Since July, the average number of close contacts linked to cases has more than doubled. The rise may be attributed to the gradual easing of lockdown measures, but may also be explained by relaxing of attitudes to social distancing.

Dr Gerry Waldron, head of health protection at the PHA, said: "Clusters are managed through the contact tracing programme, and where we need to advise or inform the public of any increased risk to public health we will do so in a timely manner.

"In the past seven days, five clusters have been identified. Thirty-five cases have been associated with these clusters, with 239 close contacts.

"This should act as a timely reminder that we must not become complacent - coronavirus remains in circulation and we have seen an increase in cases in recent weeks. It is therefore essential that we remember the key advice to help keep ourselves and those around us safe.

"Maintain social distancing, wash your hands regularly, and get tested if you display any symptoms of coronavirus."

All children to be back in school by September – NI Executive

Key groups of pupils will return to school within weeks while all children should be back in class by September, the Northern Ireland Executive has agreed.

Revised New School Day guidance will be published next week setting out an updated approach to the full reopening of schools.

Deputy First Minister O'Neill indicated the Executive will discuss further funding for schools next week to help schools reopen, emphasising that parents must be satisfied that schools will be a safe environment.

Education Minister Peter Weir said schools will reopen for staff from next week and for key groups of pupils from 24 August.

He said all children will have returned to school by the start of term, including those in special schools.

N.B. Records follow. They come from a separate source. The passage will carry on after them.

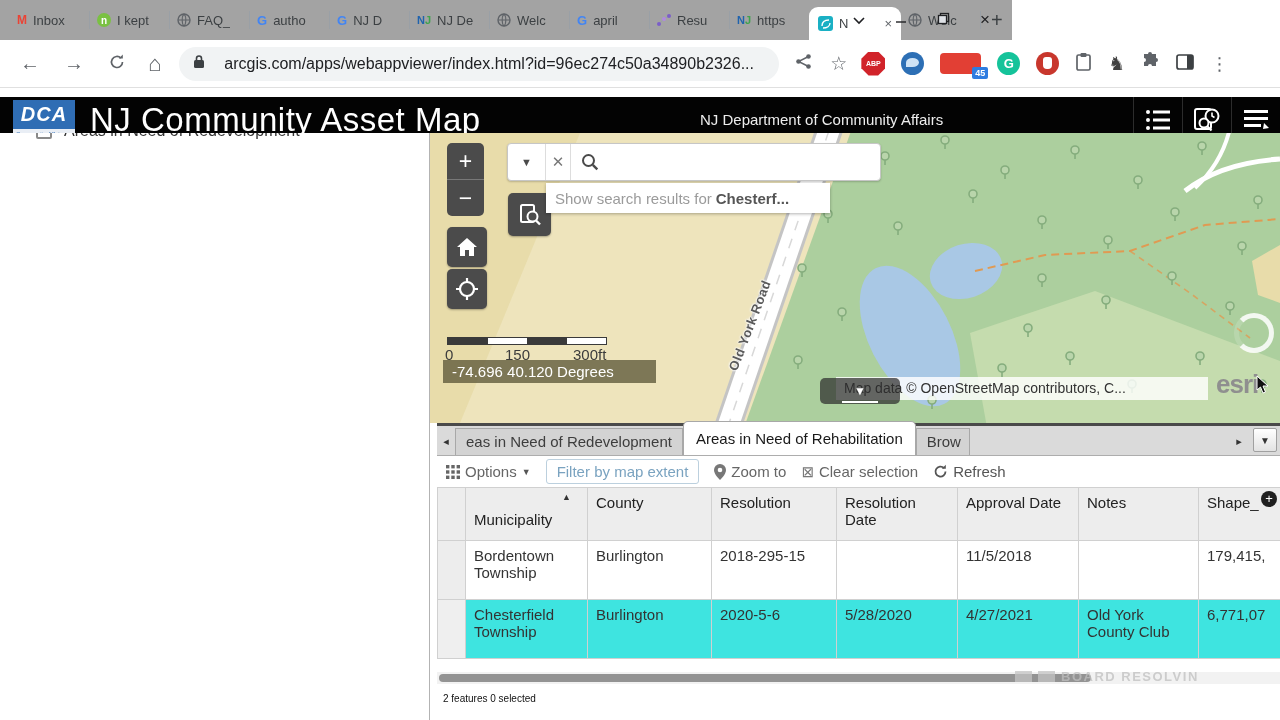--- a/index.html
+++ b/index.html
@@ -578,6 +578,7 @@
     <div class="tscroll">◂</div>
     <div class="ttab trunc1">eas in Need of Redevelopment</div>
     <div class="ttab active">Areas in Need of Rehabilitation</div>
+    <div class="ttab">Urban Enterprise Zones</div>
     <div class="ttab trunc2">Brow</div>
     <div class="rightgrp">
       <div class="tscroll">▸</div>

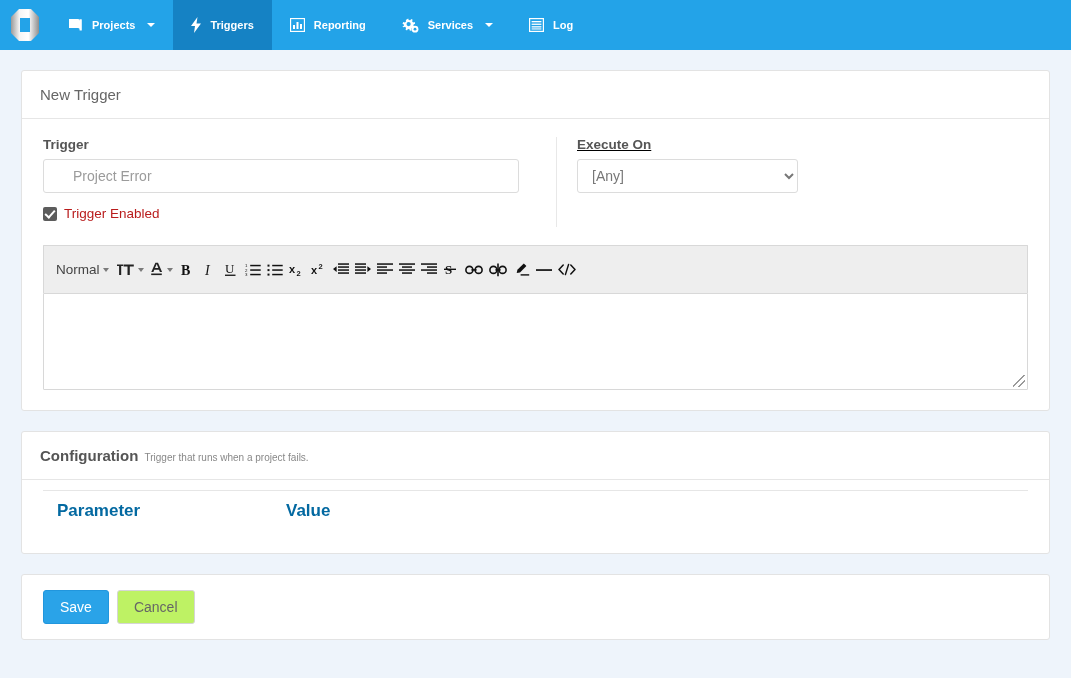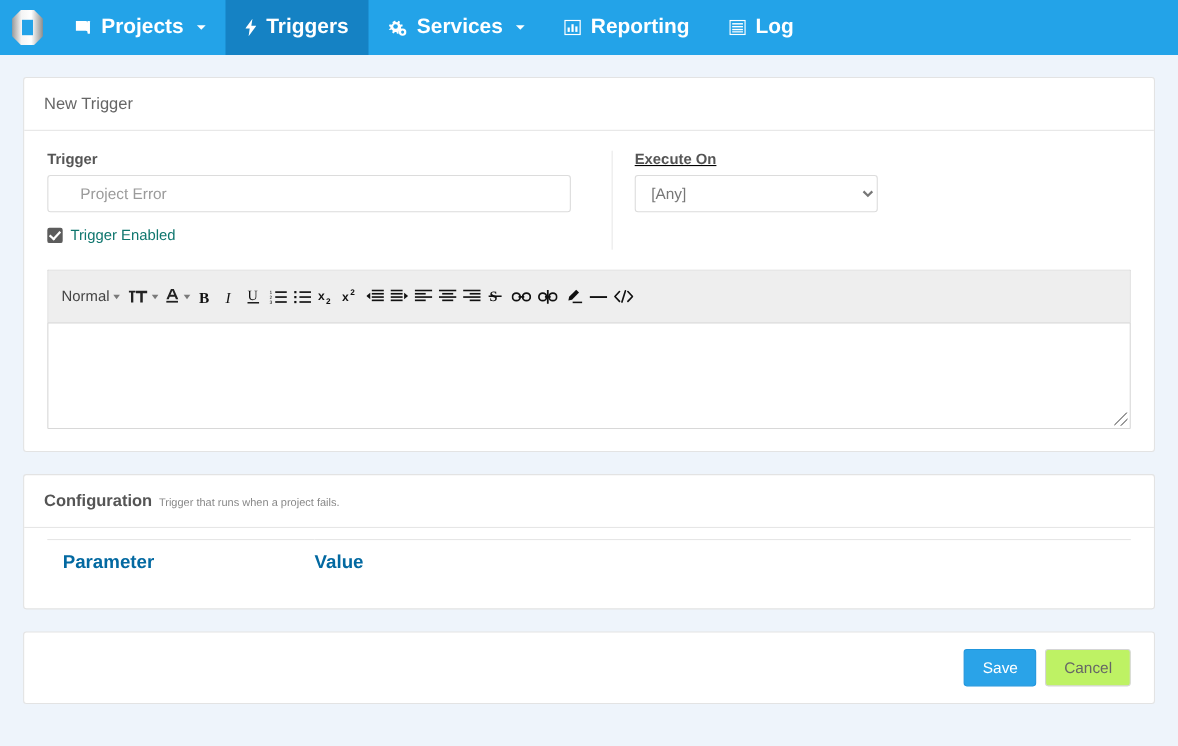--- a/index.html
+++ b/index.html
@@ -38,7 +38,7 @@
     gap: 9px;
     padding: 0 18px;
     color: #ffffff;
-    font-size: 19px;
+    font-size: 11px;
     font-weight: bold;
     cursor: pointer;
     white-space: nowrap;

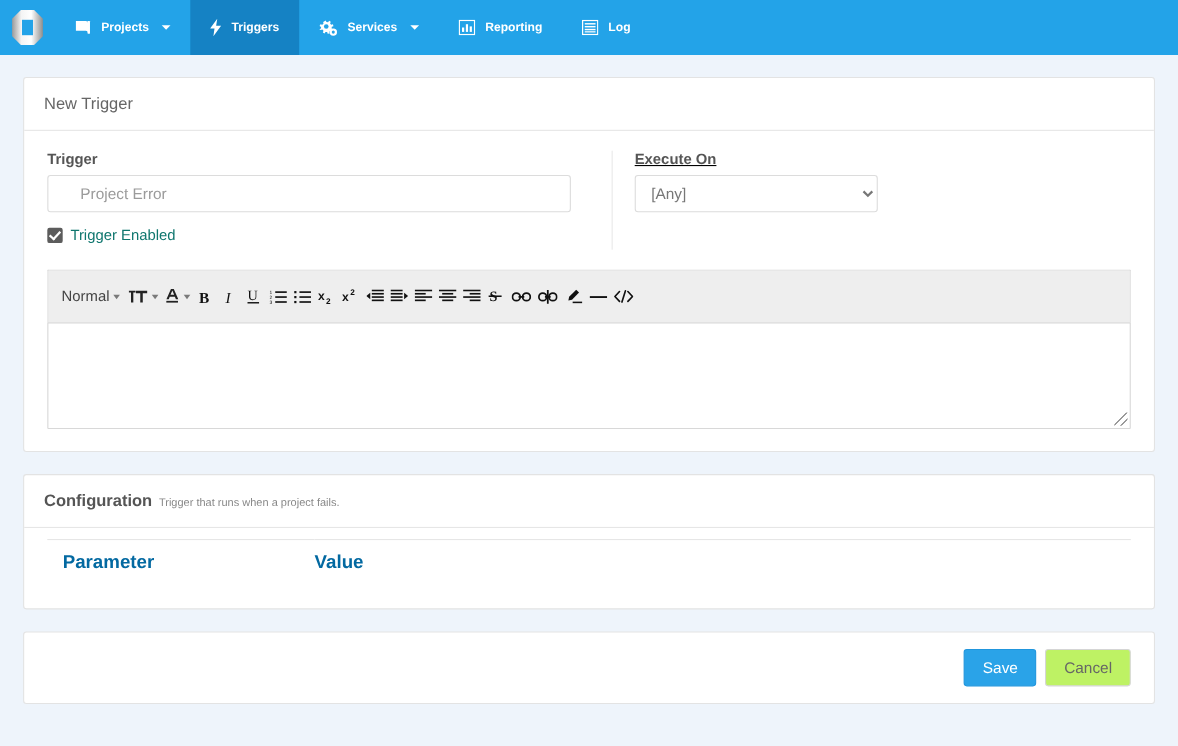--- a/index.html
+++ b/index.html
@@ -283,6 +283,18 @@
 
     <a class="nav-item">
       <span class="ic">
+        <svg width="15" height="14" viewBox="0 0 15 14" fill="#fff">
+          <rect x="0.5" y="0.5" width="14" height="13" fill="none" stroke="#fff" stroke-width="1.3"></rect>
+          <rect x="3" y="7" width="2" height="4"></rect>
+          <rect x="6.5" y="4" width="2" height="7"></rect>
+          <rect x="10" y="6" width="2" height="5"></rect>
+        </svg>
+      </span>
+      <span>Reporting</span>
+    </a>
+
+    <a class="nav-item">
+      <span class="ic">
         <svg width="17" height="15" viewBox="0 0 17 15" fill="#fff">
           <path d="M6.2 0.6l0.5 1.5 1.6 0.1 0.9-1.3 1.5 0.9-0.6 1.5 1 1.2 1.6-0.4 0.4 1.7-1.5 0.6-0.1 1.5 1.4 0.8-0.8 1.6-1.6-0.5-1.2 1 0.3 1.6-1.7 0.3-0.5-1.5-1.5-0.1-0.9 1.3-1.5-0.9 0.6-1.5-1-1.2-1.6 0.4L0.3 8.6l1.5-0.6 0.1-1.5L0.5 5.7l0.8-1.6 1.6 0.5 1.2-1L3.8 2z"></path>
           <circle cx="6.6" cy="6.1" r="2.1" fill="#23a3e8"></circle>
@@ -292,18 +304,6 @@
       </span>
       <span>Services</span>
       <span class="caret"></span>
-    </a>
-
-    <a class="nav-item">
-      <span class="ic">
-        <svg width="15" height="14" viewBox="0 0 15 14" fill="#fff">
-          <rect x="0.5" y="0.5" width="14" height="13" fill="none" stroke="#fff" stroke-width="1.3"></rect>
-          <rect x="3" y="7" width="2" height="4"></rect>
-          <rect x="6.5" y="4" width="2" height="7"></rect>
-          <rect x="10" y="6" width="2" height="5"></rect>
-        </svg>
-      </span>
-      <span>Reporting</span>
     </a>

He said: "For years one to ten, they will be returning on the basis of protected bubbles of whole classes, and for years 11 to 14 try to minimise movement between classes.

"All the other protective measures that we have put in place and suggested to schools previously remain in place so we are looking after the health and safety of our young people.

"Full guidance will be issued to schools next week. The idea is to try and have the maximum level of social distancing, but the overriding issue is to ensure we have full classes."

Barry Mulholland, chief executive of the Controlled Schools' Support Council (CSSC) gave a cautious welcome to the announcement but said the challenges will be "extensive".

"Let's be clear, the challenges continue to be extensive and complex with a situation that can change on a daily basis," he said.

"To date, collaborative working across all the organisations who support schools has proved effective.

"The reality is that we are asking a lot of our dedicated principals, teachers and support staff. They will need continued support and the understanding of all but most importantly, the trust and support of parents, to implement this new way forward.

"This approach remains the key to achieving the most successful outcomes for all, with children and young people's best interests remaining the central focus."